RECORDS FOR THE EXERCISE:

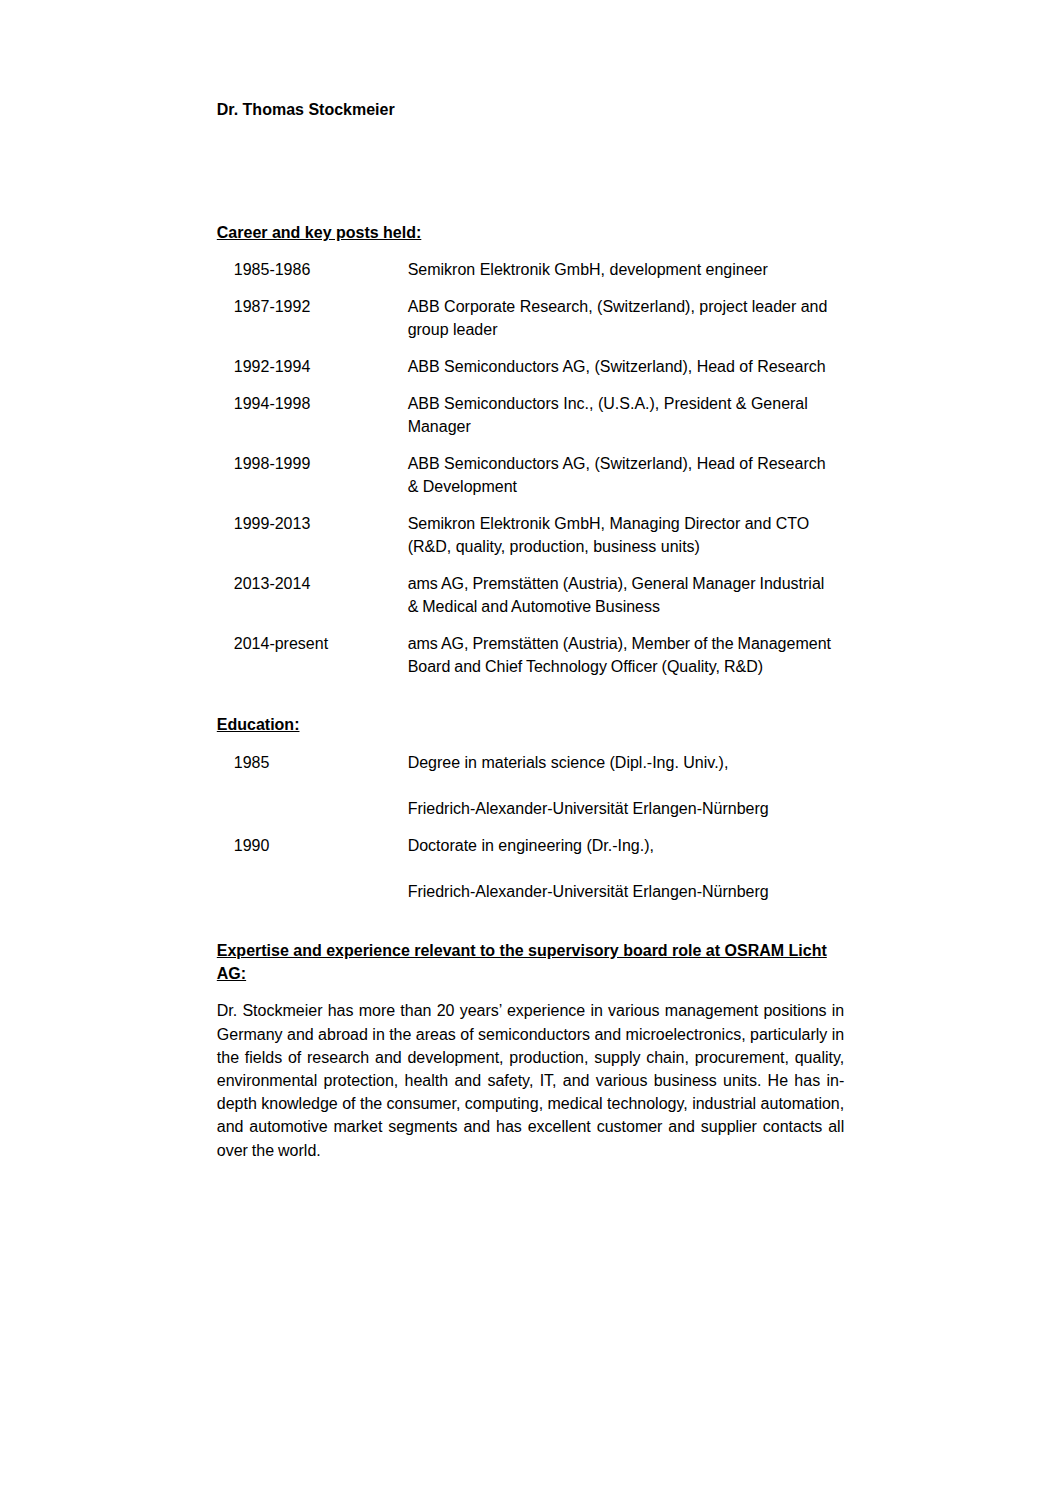Dr. Thomas Stockmeier
Career and key posts held:
| 1985-1986 | Semikron Elektronik GmbH, development engineer |
| 1987-1992 | ABB Corporate Research, (Switzerland), project leader and group leader |
| 1992-1994 | ABB Semiconductors AG, (Switzerland), Head of Research |
| 1994-1998 | ABB Semiconductors Inc., (U.S.A.), President & General Manager |
| 1998-1999 | ABB Semiconductors AG, (Switzerland), Head of Research & Development |
| 1999-2013 | Semikron Elektronik GmbH, Managing Director and CTO (R&D, quality, production, business units) |
| 2013-2014 | ams AG, Premstätten (Austria), General Manager Industrial & Medical and Automotive Business |
| 2014-present | ams AG, Premstätten (Austria), Member of the Management Board and Chief Technology Officer (Quality, R&D) |
Education:
| 1985 | Degree in materials science (Dipl.-Ing. Univ.), Friedrich-Alexander-Universität Erlangen-Nürnberg |
| 1990 | Doctorate in engineering (Dr.-Ing.), Friedrich-Alexander-Universität Erlangen-Nürnberg |
Expertise and experience relevant to the supervisory board role at OSRAM Licht AG:
Dr. Stockmeier has more than 20 years’ experience in various management positions in Germany and abroad in the areas of semiconductors and microelectronics, particularly in the fields of research and development, production, supply chain, procurement, quality, environmental protection, health and safety, IT, and various business units. He has in-depth knowledge of the consumer, computing, medical technology, industrial automation, and automotive market segments and has excellent customer and supplier contacts all over the world.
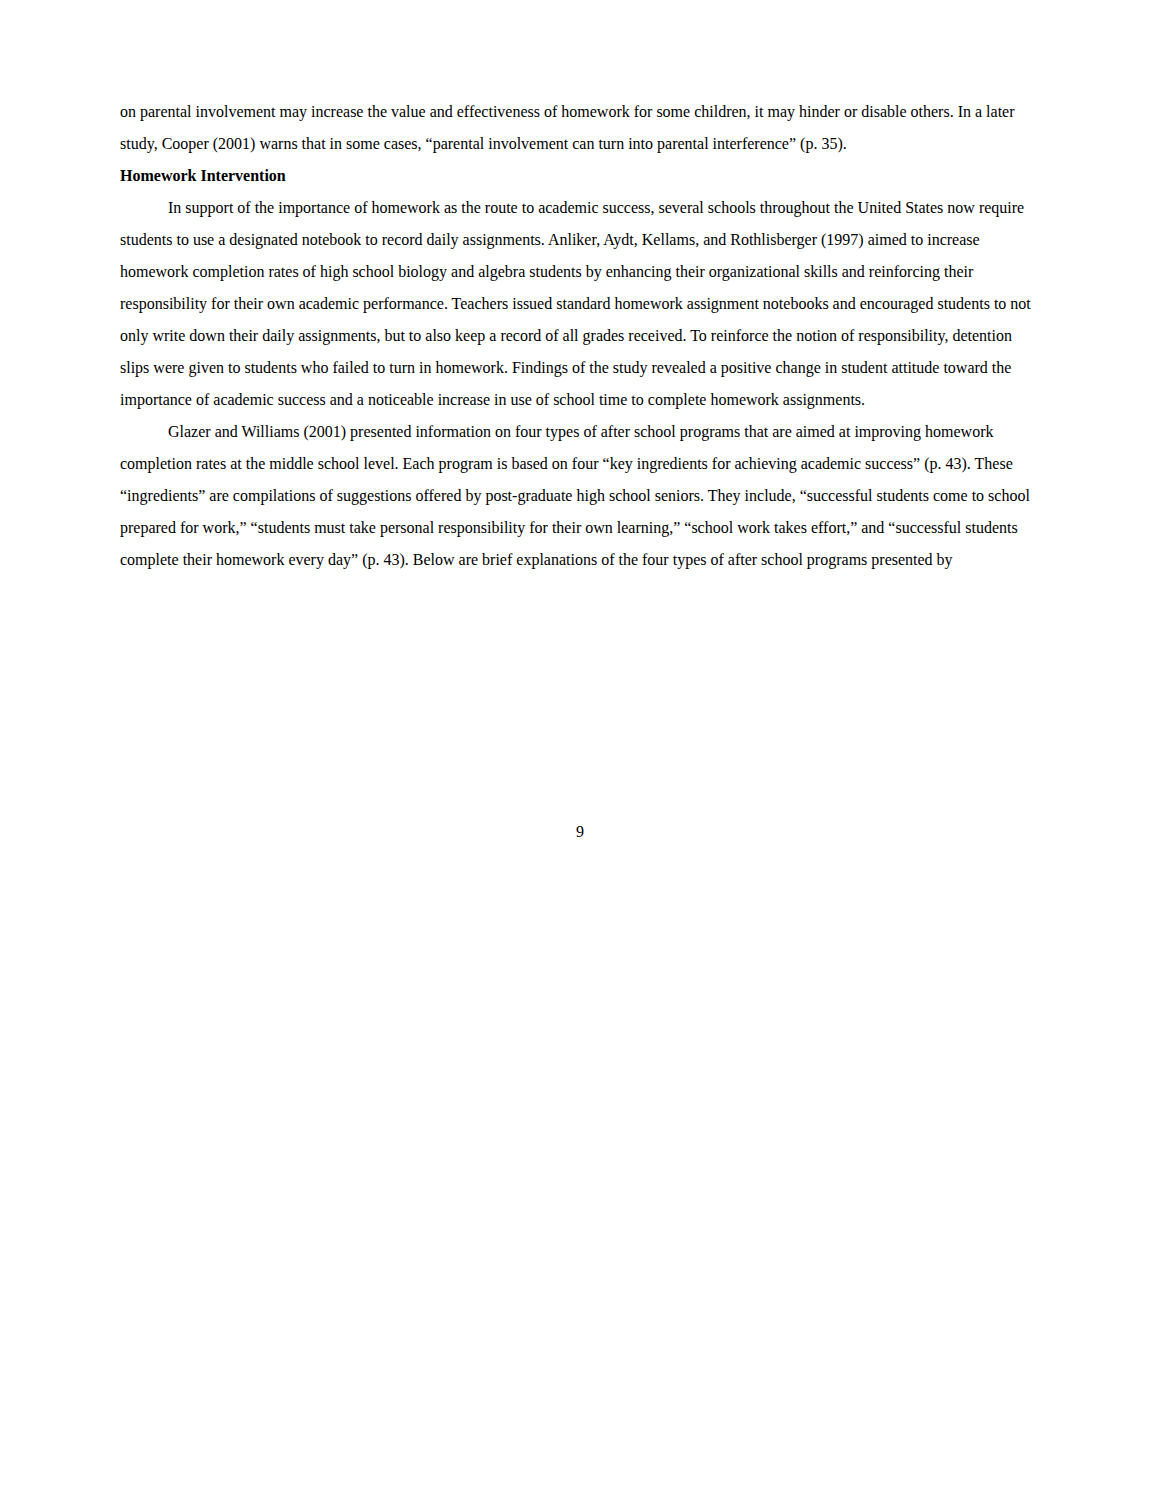on parental involvement may increase the value and effectiveness of homework for some children, it may hinder or disable others. In a later study, Cooper (2001) warns that in some cases, “parental involvement can turn into parental interference” (p. 35).
Homework Intervention
In support of the importance of homework as the route to academic success, several schools throughout the United States now require students to use a designated notebook to record daily assignments. Anliker, Aydt, Kellams, and Rothlisberger (1997) aimed to increase homework completion rates of high school biology and algebra students by enhancing their organizational skills and reinforcing their responsibility for their own academic performance. Teachers issued standard homework assignment notebooks and encouraged students to not only write down their daily assignments, but to also keep a record of all grades received. To reinforce the notion of responsibility, detention slips were given to students who failed to turn in homework. Findings of the study revealed a positive change in student attitude toward the importance of academic success and a noticeable increase in use of school time to complete homework assignments.
Glazer and Williams (2001) presented information on four types of after school programs that are aimed at improving homework completion rates at the middle school level. Each program is based on four “key ingredients for achieving academic success” (p. 43). These “ingredients” are compilations of suggestions offered by post-graduate high school seniors. They include, “successful students come to school prepared for work,” “students must take personal responsibility for their own learning,” “school work takes effort,” and “successful students complete their homework every day” (p. 43). Below are brief explanations of the four types of after school programs presented by
9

THE PROBLEM:
Could you output every entry exactly as written, skipping the pictures?

ANSWER SECTION:
Dr. Thomas Stockmeier
Career and key posts held:
| 1985-1986 | Semikron Elektronik GmbH, development engineer |
| 1987-1992 | ABB Corporate Research, (Switzerland), project leader and group leader |
| 1992-1994 | ABB Semiconductors AG, (Switzerland), Head of Research |
| 1994-1998 | ABB Semiconductors Inc., (U.S.A.), President & General Manager |
| 1998-1999 | ABB Semiconductors AG, (Switzerland), Head of Research & Development |
| 1999-2013 | Semikron Elektronik GmbH, Managing Director and CTO (R&D, quality, production, business units) |
| 2013-2014 | ams AG, Premstätten (Austria), General Manager Industrial & Medical and Automotive Business |
| 2014-present | ams AG, Premstätten (Austria), Member of the Management Board and Chief Technology Officer (Quality, R&D) |
Education:
| 1985 | Degree in materials science (Dipl.-Ing. Univ.), Friedrich-Alexander-Universität Erlangen-Nürnberg |
| 1990 | Doctorate in engineering (Dr.-Ing.), Friedrich-Alexander-Universität Erlangen-Nürnberg |
Expertise and experience relevant to the supervisory board role at OSRAM Licht AG:
Dr. Stockmeier has more than 20 years’ experience in various management positions in Germany and abroad in the areas of semiconductors and microelectronics, particularly in the fields of research and development, production, supply chain, procurement, quality, environmental protection, health and safety, IT, and various business units. He has in-depth knowledge of the consumer, computing, medical technology, industrial automation, and automotive market segments and has excellent customer and supplier contacts all over the world.
on parental involvement may increase the value and effectiveness of homework for some children, it may hinder or disable others. In a later study, Cooper (2001) warns that in some cases, “parental involvement can turn into parental interference” (p. 35).
Homework Intervention
In support of the importance of homework as the route to academic success, several schools throughout the United States now require students to use a designated notebook to record daily assignments. Anliker, Aydt, Kellams, and Rothlisberger (1997) aimed to increase homework completion rates of high school biology and algebra students by enhancing their organizational skills and reinforcing their responsibility for their own academic performance. Teachers issued standard homework assignment notebooks and encouraged students to not only write down their daily assignments, but to also keep a record of all grades received. To reinforce the notion of responsibility, detention slips were given to students who failed to turn in homework. Findings of the study revealed a positive change in student attitude toward the importance of academic success and a noticeable increase in use of school time to complete homework assignments.
Glazer and Williams (2001) presented information on four types of after school programs that are aimed at improving homework completion rates at the middle school level. Each program is based on four “key ingredients for achieving academic success” (p. 43). These “ingredients” are compilations of suggestions offered by post-graduate high school seniors. They include, “successful students come to school prepared for work,” “students must take personal responsibility for their own learning,” “school work takes effort,” and “successful students complete their homework every day” (p. 43). Below are brief explanations of the four types of after school programs presented by
9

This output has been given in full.